Historic Liberty Ave. building to be restored

Photo by Claire Murray | Asst. Photo Editor. A 19th century building on Liberty Avenue is set to receive a series of renovations.
Photo by Claire Murray | Asst. Photo Editor. A 19th century building on Liberty Avenue is set to receive a series of renovations.

By Kaye Burnet | The Duquesne Duke

The 19th century building on Liberty Avenue that currently houses Jimmy John’s will get a facelift, courtesy of new owners Brett Weinheimer and Silvio DiLisio.

Weinheimer, who owns Jimmy John’s in partnership with DiLisio, bought the property in early January for $1.4 million.

Weinheimer and DiLisio plan to begin major restoration in 2015. Although they want to expand the Jimmy John’s, they do not have specific plans for the upper stories of the building, Weinheimer said.

“At this time, pretty much everything’s on the table,” Weinheimer said.

Pittsburgh History and Landmarks Foundation construction manager Tom Keffer has worked on similar projects before, and estimates the restoration will take six to 12 months and could cost anywhere from $350,000 to more than $1 million.

Weinheimer said he is willing to pay the cost.

“Do we want to eventually make money off the building? Yes. We’re business people. But we don’t want to make the repairs quick and cheap,” Weinheimer said.

The building was constructed in the late 1800s, according to Frank Stroker of the Pittsburgh Historic and Landmarks Foundation.

Compared to its towering office building neighbors, the four-story loft stands out.

“What’s unique about this building is really the lot it’s set on,” Stroker said. “The way the street grid was laid out gives it a triangle shape.”

Jimmy John’s and Wendy’s occupy the first two levels. A McDonald’s was built directly into the side of the building, obscuring some of the original brickwork.

Steely gray metalwork decorates the front of the building. There are rows of large windows, which Weinheimer said are part of the building’s charm. All of the ornamentation appears to be original, according to Stroker.

The rear of the loft is more dismal, featuring plywood panels or cinderblocks in the windows and stained, dirty brick.

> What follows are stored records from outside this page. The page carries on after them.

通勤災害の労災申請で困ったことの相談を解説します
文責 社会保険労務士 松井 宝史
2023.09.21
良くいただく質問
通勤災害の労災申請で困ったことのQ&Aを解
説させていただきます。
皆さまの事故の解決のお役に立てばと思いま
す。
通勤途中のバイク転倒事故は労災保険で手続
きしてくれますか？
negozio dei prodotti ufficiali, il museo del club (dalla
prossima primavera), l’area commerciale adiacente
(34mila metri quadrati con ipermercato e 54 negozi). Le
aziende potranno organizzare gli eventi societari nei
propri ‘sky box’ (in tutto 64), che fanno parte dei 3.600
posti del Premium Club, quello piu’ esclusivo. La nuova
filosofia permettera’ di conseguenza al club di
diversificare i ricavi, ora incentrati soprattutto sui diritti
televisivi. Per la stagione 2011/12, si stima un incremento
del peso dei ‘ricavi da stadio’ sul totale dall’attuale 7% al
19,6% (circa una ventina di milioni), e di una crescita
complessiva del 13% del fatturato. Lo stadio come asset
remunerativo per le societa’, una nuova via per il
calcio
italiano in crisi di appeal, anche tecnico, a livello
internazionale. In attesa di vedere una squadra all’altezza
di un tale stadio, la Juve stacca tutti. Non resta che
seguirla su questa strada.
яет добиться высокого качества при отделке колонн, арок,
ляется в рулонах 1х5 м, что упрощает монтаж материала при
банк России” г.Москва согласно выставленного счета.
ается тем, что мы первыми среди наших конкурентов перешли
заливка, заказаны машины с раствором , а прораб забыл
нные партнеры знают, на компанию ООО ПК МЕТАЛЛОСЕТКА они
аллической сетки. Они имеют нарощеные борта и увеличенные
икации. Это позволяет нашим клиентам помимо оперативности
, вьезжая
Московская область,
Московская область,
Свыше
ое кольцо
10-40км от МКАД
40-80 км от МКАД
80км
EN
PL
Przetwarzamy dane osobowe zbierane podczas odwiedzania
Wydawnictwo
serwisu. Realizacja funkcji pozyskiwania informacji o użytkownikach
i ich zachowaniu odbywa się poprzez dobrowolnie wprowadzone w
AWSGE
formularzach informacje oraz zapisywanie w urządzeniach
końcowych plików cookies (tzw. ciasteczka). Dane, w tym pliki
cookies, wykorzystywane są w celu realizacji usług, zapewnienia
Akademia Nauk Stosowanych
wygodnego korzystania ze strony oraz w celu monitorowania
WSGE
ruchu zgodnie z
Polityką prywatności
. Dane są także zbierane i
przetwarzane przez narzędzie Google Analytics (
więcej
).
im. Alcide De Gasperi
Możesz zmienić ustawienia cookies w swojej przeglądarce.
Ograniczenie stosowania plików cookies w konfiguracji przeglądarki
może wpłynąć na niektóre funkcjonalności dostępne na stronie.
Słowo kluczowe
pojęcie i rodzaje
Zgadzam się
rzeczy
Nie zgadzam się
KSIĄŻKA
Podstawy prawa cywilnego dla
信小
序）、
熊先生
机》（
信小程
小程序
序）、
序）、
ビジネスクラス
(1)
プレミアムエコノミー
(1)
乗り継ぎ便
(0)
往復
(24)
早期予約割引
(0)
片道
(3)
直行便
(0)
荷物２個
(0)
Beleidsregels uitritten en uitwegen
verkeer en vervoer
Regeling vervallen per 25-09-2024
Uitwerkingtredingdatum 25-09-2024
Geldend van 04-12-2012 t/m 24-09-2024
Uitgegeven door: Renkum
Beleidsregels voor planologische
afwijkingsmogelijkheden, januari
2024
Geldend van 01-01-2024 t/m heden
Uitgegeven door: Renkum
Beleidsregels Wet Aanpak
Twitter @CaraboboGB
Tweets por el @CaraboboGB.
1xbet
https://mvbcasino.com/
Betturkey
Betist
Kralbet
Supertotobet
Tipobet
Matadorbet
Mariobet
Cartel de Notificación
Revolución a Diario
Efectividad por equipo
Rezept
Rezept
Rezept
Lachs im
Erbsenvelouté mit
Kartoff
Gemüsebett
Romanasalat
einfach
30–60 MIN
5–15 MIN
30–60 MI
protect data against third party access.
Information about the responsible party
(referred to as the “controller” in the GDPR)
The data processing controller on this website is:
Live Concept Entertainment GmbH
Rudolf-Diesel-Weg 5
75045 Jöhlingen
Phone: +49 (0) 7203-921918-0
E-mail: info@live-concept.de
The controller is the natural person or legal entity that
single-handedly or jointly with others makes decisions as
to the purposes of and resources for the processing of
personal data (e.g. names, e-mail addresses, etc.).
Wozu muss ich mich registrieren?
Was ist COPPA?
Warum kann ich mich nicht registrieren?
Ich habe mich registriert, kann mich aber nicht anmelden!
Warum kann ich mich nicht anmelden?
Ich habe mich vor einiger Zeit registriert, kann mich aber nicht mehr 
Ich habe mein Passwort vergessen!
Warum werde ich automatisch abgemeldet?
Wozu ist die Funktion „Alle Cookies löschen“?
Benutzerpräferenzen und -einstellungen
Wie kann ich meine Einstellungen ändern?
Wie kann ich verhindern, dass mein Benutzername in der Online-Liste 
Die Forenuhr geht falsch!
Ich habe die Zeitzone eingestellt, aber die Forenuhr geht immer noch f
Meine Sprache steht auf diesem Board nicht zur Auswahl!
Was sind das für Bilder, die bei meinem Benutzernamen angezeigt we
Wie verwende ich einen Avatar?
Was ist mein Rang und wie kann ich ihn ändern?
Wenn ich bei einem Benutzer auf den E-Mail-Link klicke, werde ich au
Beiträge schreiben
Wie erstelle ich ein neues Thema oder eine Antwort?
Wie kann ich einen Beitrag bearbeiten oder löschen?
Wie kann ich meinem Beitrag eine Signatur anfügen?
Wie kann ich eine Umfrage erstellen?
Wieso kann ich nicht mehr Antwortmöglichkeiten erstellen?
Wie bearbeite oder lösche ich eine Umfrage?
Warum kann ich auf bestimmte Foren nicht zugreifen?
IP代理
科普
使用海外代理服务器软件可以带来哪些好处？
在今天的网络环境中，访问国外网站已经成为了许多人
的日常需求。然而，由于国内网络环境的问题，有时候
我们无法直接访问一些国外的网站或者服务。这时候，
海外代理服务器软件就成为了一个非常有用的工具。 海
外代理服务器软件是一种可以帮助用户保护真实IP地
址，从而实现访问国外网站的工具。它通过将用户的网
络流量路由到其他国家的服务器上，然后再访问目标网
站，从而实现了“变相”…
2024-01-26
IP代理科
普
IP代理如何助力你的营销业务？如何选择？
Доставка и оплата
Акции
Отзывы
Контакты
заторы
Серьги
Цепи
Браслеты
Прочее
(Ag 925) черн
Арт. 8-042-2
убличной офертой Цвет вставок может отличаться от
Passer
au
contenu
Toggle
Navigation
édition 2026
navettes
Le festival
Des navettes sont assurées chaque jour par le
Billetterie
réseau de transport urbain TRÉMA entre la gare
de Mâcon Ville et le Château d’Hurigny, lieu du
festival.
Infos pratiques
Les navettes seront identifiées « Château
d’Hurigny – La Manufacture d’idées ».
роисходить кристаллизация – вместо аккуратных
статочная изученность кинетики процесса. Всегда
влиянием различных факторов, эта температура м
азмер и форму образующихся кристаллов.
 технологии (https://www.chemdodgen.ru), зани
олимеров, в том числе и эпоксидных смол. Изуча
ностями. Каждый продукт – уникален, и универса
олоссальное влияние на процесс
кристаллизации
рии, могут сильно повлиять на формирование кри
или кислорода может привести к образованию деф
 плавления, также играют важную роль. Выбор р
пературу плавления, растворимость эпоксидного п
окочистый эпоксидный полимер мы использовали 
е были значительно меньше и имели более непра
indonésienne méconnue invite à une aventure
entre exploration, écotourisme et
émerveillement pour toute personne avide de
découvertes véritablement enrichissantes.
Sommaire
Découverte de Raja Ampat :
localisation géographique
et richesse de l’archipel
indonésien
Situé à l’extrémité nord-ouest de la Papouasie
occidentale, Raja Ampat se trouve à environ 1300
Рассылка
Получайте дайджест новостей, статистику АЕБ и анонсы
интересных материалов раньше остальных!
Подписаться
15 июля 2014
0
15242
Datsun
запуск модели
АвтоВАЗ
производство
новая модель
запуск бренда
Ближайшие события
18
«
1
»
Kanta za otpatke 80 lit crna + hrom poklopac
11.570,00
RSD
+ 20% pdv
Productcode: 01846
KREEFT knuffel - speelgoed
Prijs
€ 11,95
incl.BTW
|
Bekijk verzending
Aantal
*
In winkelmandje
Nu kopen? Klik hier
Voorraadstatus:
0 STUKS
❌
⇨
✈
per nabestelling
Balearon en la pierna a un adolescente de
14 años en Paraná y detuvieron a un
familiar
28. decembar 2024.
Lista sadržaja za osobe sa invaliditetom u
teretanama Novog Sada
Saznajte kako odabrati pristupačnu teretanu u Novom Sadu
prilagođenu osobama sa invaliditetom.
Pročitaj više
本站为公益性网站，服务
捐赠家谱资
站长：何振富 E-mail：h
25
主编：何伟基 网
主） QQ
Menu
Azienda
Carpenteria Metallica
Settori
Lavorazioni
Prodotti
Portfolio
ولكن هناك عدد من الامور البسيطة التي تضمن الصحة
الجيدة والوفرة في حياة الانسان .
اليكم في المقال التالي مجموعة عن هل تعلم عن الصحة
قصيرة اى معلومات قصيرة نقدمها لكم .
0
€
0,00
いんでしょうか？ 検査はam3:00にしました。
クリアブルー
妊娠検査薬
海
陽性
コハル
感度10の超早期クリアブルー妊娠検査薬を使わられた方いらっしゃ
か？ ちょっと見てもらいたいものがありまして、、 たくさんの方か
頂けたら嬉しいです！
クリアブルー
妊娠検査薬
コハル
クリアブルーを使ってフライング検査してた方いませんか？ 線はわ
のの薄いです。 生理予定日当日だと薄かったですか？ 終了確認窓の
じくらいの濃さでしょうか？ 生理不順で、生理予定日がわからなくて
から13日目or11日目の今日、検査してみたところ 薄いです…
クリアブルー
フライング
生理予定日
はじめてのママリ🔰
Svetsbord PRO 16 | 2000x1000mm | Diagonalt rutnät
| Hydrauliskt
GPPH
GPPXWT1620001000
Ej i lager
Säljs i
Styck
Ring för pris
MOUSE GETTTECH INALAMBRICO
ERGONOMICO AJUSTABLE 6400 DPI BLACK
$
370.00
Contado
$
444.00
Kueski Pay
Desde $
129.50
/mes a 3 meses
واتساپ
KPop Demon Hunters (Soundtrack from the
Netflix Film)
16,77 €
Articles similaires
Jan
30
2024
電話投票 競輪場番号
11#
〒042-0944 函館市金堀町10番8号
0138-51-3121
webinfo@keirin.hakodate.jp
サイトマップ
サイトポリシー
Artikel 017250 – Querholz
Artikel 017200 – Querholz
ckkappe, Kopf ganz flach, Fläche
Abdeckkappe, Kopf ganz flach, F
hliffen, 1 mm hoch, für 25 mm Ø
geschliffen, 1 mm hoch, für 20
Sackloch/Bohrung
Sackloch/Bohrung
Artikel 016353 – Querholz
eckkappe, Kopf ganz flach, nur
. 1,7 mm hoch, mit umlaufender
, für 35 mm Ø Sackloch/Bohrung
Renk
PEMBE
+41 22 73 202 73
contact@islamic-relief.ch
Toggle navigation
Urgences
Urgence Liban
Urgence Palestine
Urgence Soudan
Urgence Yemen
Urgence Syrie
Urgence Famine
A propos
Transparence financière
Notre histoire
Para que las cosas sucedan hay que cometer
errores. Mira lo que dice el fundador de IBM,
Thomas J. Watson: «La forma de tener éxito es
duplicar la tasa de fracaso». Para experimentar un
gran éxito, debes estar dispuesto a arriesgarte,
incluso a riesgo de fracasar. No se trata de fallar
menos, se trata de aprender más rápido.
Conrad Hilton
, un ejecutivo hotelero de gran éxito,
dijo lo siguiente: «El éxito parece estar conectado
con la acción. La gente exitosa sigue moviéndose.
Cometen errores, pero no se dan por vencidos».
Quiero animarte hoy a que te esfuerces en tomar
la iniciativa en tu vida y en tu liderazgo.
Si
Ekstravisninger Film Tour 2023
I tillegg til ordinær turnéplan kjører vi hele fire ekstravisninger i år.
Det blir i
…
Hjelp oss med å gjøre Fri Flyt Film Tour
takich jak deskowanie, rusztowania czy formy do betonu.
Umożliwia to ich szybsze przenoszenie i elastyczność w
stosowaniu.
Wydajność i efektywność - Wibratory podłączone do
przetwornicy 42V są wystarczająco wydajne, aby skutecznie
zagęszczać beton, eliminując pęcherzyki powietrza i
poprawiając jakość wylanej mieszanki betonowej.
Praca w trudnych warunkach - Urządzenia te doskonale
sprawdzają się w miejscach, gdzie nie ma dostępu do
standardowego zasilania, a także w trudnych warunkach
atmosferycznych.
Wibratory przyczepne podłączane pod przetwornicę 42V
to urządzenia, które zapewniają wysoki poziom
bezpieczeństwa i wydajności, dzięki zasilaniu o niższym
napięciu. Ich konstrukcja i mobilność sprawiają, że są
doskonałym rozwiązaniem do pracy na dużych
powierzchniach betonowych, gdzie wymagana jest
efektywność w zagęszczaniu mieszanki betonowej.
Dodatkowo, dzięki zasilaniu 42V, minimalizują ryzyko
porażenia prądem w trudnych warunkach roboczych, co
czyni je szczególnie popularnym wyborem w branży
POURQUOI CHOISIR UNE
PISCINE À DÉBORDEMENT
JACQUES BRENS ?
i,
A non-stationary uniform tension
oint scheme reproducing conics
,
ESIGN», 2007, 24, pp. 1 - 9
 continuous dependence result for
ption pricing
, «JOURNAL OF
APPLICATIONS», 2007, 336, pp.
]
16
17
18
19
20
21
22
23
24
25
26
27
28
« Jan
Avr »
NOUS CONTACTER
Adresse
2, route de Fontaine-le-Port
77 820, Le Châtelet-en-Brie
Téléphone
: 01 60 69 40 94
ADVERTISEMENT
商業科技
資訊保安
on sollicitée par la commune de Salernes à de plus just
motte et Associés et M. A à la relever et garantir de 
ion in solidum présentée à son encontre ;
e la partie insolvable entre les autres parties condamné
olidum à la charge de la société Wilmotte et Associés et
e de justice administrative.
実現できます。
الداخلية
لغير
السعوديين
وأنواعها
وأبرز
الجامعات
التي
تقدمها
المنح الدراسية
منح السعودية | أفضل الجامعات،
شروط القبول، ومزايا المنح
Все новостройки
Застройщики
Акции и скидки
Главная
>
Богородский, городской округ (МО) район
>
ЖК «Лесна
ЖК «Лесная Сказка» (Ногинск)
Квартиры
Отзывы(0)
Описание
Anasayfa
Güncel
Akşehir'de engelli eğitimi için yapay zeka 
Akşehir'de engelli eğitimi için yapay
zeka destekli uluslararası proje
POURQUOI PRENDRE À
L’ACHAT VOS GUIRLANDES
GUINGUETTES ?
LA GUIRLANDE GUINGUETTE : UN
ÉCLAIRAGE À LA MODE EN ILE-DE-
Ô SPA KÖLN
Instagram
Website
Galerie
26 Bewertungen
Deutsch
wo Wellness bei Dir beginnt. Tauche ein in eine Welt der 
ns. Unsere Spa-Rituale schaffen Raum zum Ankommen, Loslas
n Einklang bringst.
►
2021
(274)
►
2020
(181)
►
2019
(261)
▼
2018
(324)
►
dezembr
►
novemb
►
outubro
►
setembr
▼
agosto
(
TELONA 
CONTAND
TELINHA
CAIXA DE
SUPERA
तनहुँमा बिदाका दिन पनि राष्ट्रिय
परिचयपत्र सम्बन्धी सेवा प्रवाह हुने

According to Weinheimer, “We are definitely going to have to change some things to bring it up to code, but we want to do so in a way that’s historically sensitive.”

Inside, there are original elevator materials built by a Pittsburgh company, and an old water heater that was probably state-of-the-art when it was fitted into the building in the early 20th century, according to Weinheimer.

There is another triangular 19th century building on Smithfield and Liberty that houses Montecellos. Stroker said the loft is different because of its residential design.

“The fact that the building was partitioned with brick walls makes it seem like it served as apartments at some time,” Stroker said. “The Smithfield building, and other similar buildings, were all designed as offices.”

Other historical Pittsburgh sites that have been renovated recently include The Market at Fifth Avenue, a series of apartments and shops in Market Square that date back to the 19th century.